> **Work task**
Starting with the line that has "Corollarium 5." in the records below and stopping after the line that has "- 首先考虑自己的应用属于**CPU密集型**还是**IO密集型**", output every line exactly and nothing else; skip pictures.

Start of Material supplied

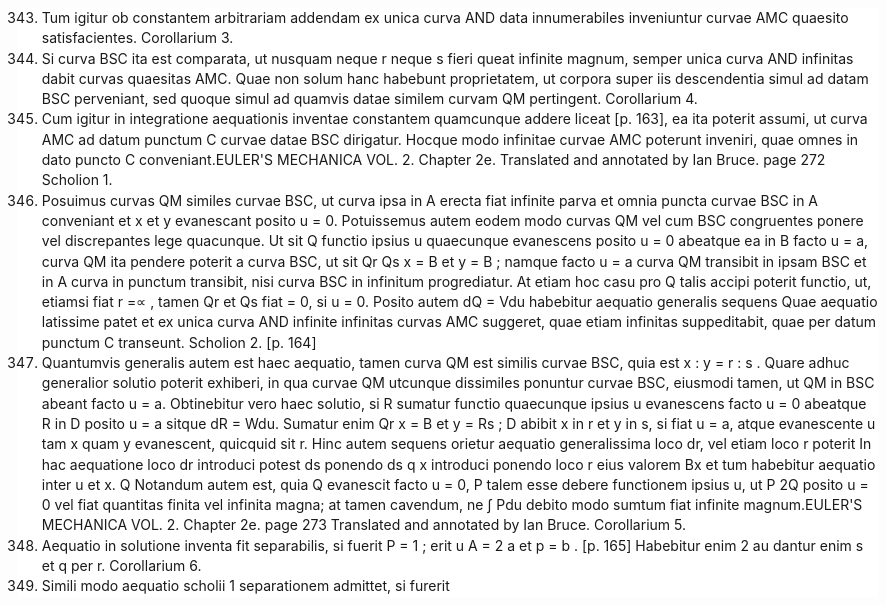 343. Tum igitur ob constantem arbitrariam addendam ex unica curva AND data
innumerabiles inveniuntur curvae AMC quaesito satisfacientes.
Corollarium 3.
344. Si curva BSC ita est comparata, ut nusquam neque r neque s fieri queat infinite
magnum, semper unica curva AND infinitas dabit curvas quaesitas AMC. Quae non solum
hanc habebunt proprietatem, ut corpora super iis descendentia simul ad datam BSC
perveniant, sed quoque simul ad quamvis datae similem curvam QM pertingent.
Corollarium 4.
345. Cum igitur in integratione aequationis inventae constantem quamcunque addere
liceat [p. 163], ea ita poterit assumi, ut curva AMC ad datum punctum C curvae datae
BSC dirigatur. Hocque modo infinitae curvae AMC poterunt inveniri, quae omnes in dato
puncto C conveniant.EULER'S MECHANICA VOL. 2.
Chapter 2e.
Translated and annotated by Ian Bruce.
page 272
Scholion 1.
346. Posuimus curvas QM similes curvae BSC, ut curva ipsa in A erecta fiat infinite parva
et omnia puncta curvae BSC in A conveniant et x et y evanescant posito u = 0.
Potuissemus autem eodem modo curvas QM vel cum BSC congruentes ponere vel
discrepantes lege quacunque. Ut sit Q functio ipsius u quaecunque evanescens posito u =
0 abeatque ea in B facto u = a, curva QM ita pendere poterit a curva BSC, ut sit
Qr
Qs
x = B et y = B ;
namque facto u = a curva QM transibit in ipsam BSC et in A curva in punctum transibit,
nisi curva BSC in infinitum progrediatur. At etiam hoc casu pro Q talis accipi poterit
functio, ut, etiamsi fiat r =∝ , tamen Qr et Qs fiat = 0, si u = 0. Posito autem dQ = Vdu
habebitur aequatio generalis sequens
Quae aequatio latissime patet et ex unica curva AND infinite infinitas curvas AMC
suggeret, quae etiam infinitas suppeditabit, quae per datum punctum C transeunt.
Scholion 2. [p. 164]
347. Quantumvis generalis autem est haec aequatio, tamen curva QM est similis curvae
BSC, quia est x : y = r : s . Quare adhuc generalior solutio poterit exhiberi, in qua curvae
QM utcunque dissimiles ponuntur curvae BSC, eiusmodi tamen, ut QM in BSC abeant
facto u = a. Obtinebitur vero haec solutio, si R sumatur functio quaecunque ipsius u
evanescens facto u = 0 abeatque R in D posito u = a sitque dR = Wdu. Sumatur enim
Qr
x = B et y = Rs
;
D
abibit x in r et y in s, si fiat u = a, atque evanescente u tam x quam y evanescent, quicquid
sit r. Hinc autem sequens orietur aequatio generalissima
loco dr, vel etiam loco r poterit
In hac aequatione loco dr introduci potest ds ponendo ds
q
x introduci ponendo loco r eius valorem Bx
et tum habebitur aequatio inter u et x.
Q
Notandum autem est, quia Q evanescit facto u = 0, P talem esse debere functionem ipsius
u, ut P 2Q posito u = 0 vel fiat quantitas finita vel infinita magna; at tamen cavendum, ne
∫ Pdu debito modo sumtum fiat infinite magnum.EULER'S MECHANICA VOL. 2.
Chapter 2e.
page 273
Translated and annotated by Ian Bruce.
Corollarium 5.
348. Aequatio in solutione inventa fit separabilis, si fuerit P = 1 ; erit
u
A = 2 a et p =
b
. [p. 165] Habebitur enim
2 au
dantur enim s et q per r.
Corollarium 6.
349. Simili modo aequatio scholii 1 separationem admittet, si furerit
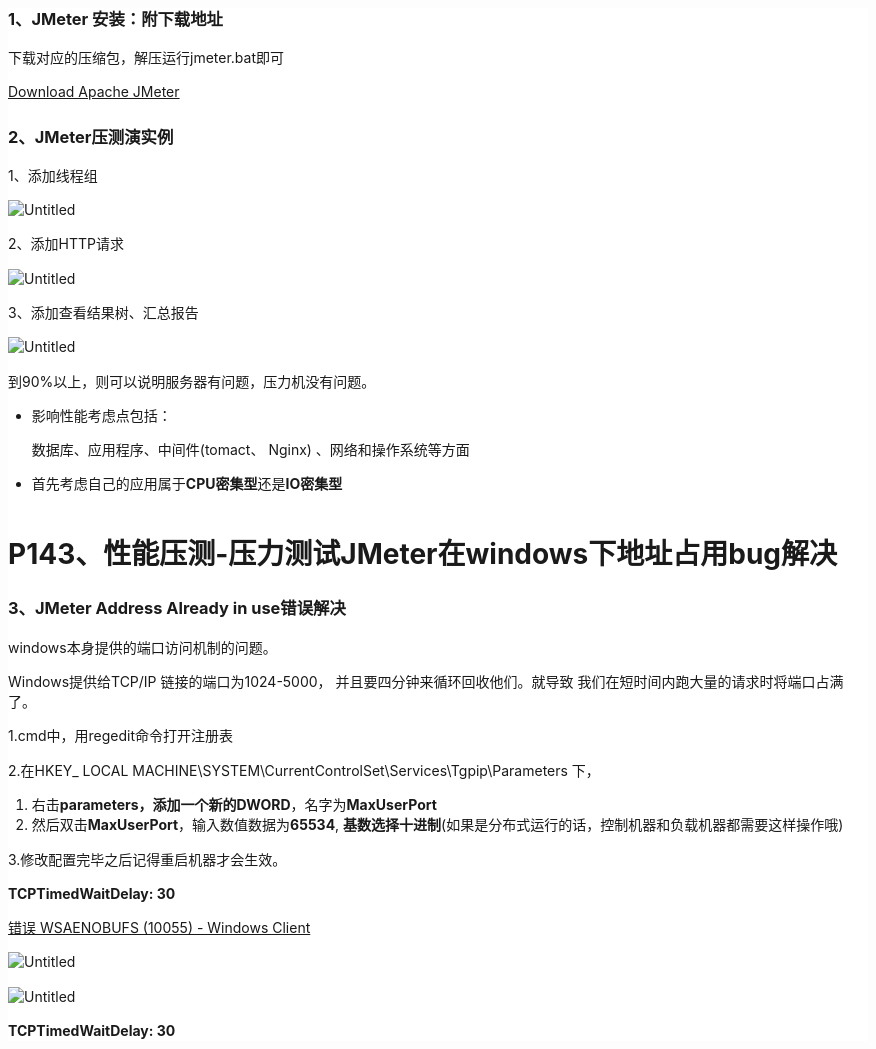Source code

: ### 1、JMeter 安装：附下载地址

 下载对应的压缩包，解压运行jmeter.bat即可

[Download Apache JMeter](https://jmeter.apache.org/download_jmeter.cgi)

### 2、JMeter压测演实例

1、添加线程组

![Untitled](https://hediancha-1312143060.cos.ap-shanghai.myqcloud.com/Untitled.png)

2、添加HTTP请求

![Untitled](https://hediancha-1312143060.cos.ap-shanghai.myqcloud.com/Untitled%201.png)

3、添加查看结果树、汇总报告

![Untitled](https://hediancha-1312143060.cos.ap-shanghai.myqcloud.com/Untitled%202.png)

到90%以上，则可以说明服务器有问题，压力机没有问题。

- 影响性能考虑点包括：
  
    数据库、应用程序、中间件(tomact、 Nginx) 、网络和操作系统等方面
    
- 首先考虑自己的应用属于**CPU密集型**还是**IO密集型**

# P143、性能压测-压力测试JMeter在windows下地址占用bug解决

### 3、JMeter Address Already in use错误解决

windows本身提供的端口访问机制的问题。

Windows提供给TCP/IP 链接的端口为1024-5000， 并且要四分钟来循环回收他们。就导致
我们在短时间内跑大量的请求时将端口占满了。

1.cmd中，用regedit命令打开注册表

2.在HKEY_ LOCAL MACHINE\SYSTEM\CurrentControlSet\Services\Tgpip\Parameters 下，

1. 右击**parameters，**添加一个新的**DWORD**，名字为**MaxUserPort**
2. 然后双击**MaxUserPort**，输入数值数据为**65534**, **基数选择十进制**(如果是分布式运行的话，控制机器和负载机器都需要这样操作哦)

3.修改配置完毕之后记得重启机器才会生效。

**TCPTimedWaitDelay: 30**

[错误 WSAENOBUFS (10055) - Windows Client](https://docs.microsoft.com/zh-CN/troubleshoot/windows-client/networking/connect-tcp-greater-than-5000-error-wsaenobufs-10055)

![Untitled](https://hediancha-1312143060.cos.ap-shanghai.myqcloud.com/Untitled%203.png)

![Untitled](https://hediancha-1312143060.cos.ap-shanghai.myqcloud.com/Untitled%204.png)

**TCPTimedWaitDelay: 30**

End of Material supplied

> **Result of this exercise**
Corollarium 5.
348. Aequatio in solutione inventa fit separabilis, si fuerit P = 1 ; erit
u
A = 2 a et p =
b
. [p. 165] Habebitur enim
2 au
dantur enim s et q per r.
Corollarium 6.
349. Simili modo aequatio scholii 1 separationem admittet, si furerit
Source code

: ### 1、JMeter 安装：附下载地址

 下载对应的压缩包，解压运行jmeter.bat即可

[Download Apache JMeter](https://jmeter.apache.org/download_jmeter.cgi)

### 2、JMeter压测演实例

1、添加线程组

![Untitled](https://hediancha-1312143060.cos.ap-shanghai.myqcloud.com/Untitled.png)

2、添加HTTP请求

![Untitled](https://hediancha-1312143060.cos.ap-shanghai.myqcloud.com/Untitled%201.png)

3、添加查看结果树、汇总报告

![Untitled](https://hediancha-1312143060.cos.ap-shanghai.myqcloud.com/Untitled%202.png)

到90%以上，则可以说明服务器有问题，压力机没有问题。

- 影响性能考虑点包括：
  
    数据库、应用程序、中间件(tomact、 Nginx) 、网络和操作系统等方面
    
- 首先考虑自己的应用属于**CPU密集型**还是**IO密集型**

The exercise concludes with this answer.